L'image “http://blog.paris-tv.com/public/media/pxl2000/.pxl2000-face600_m.jpg” ne peut être affichée car elle contient des erreurs.
La caméra PXL 2000 (également appelée PixelVision)  fut commercialisée par le fabricant de jouets américain Fisher Price en 1987.
Il s'agit bien d'un jouet, une caméra vidéo aux formes futuristes, tout en plastique, qui enregistre une image noir et blanc de basse qualité sur une cassette audio ordinaire.
Etait-elle trop chère ( $100 sur le marché américain) ?
On peut aussi lire que certains enfants étaient effrayés par les images fantomatiques qu'elle produisait ?
Ou est-ce simplement l'arrivée sur le marché des premiers caméscopes grand public?... toujours est-il qu'elle fut retirée de la vente en 1989.

L'image “http://blog.paris-tv.com/public/media/pxl2000/pxl2000-snapshot.jpg” ne peut être affichée car elle contient des erreurs.
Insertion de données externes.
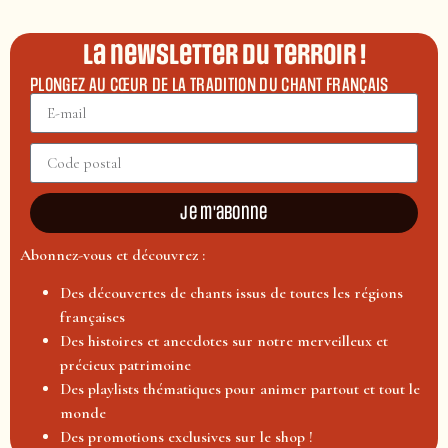
La newsletter du terroir !
PLONGEZ AU CŒUR DE LA TRADITION DU CHANT FRANÇAIS
Je m'abonne
Abonnez-vous et découvrez :
Des découvertes de chants issus de toutes les régions
françaises
Des histoires et anecdotes sur notre merveilleux et
précieux patrimoine
Des playlists thématiques pour animer partout et tout le
monde
Des promotions exclusives sur le shop !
Les images obtenues étaient pour le moins troublantes : noir et blanc, pixelisées, de faible contraste, très instables, entourées d'une bordure noire.
La PixelVision portait bien son nom !


La PXL2000 est encore et toujours utilisée de nos jours.
Il est bien entendu envisageable de simuler numériquement ses caractéristiques visuelles,  mais il sera difficile d'obtenir l'imprévu, le charme de son image éthérée, bien à elle.

plus d'infos sur Paris-TV.com

Les films diffusés sur PARIS-TV.com sont tournés avec une caméra Fisher-Price  Pixelvision PXL2000.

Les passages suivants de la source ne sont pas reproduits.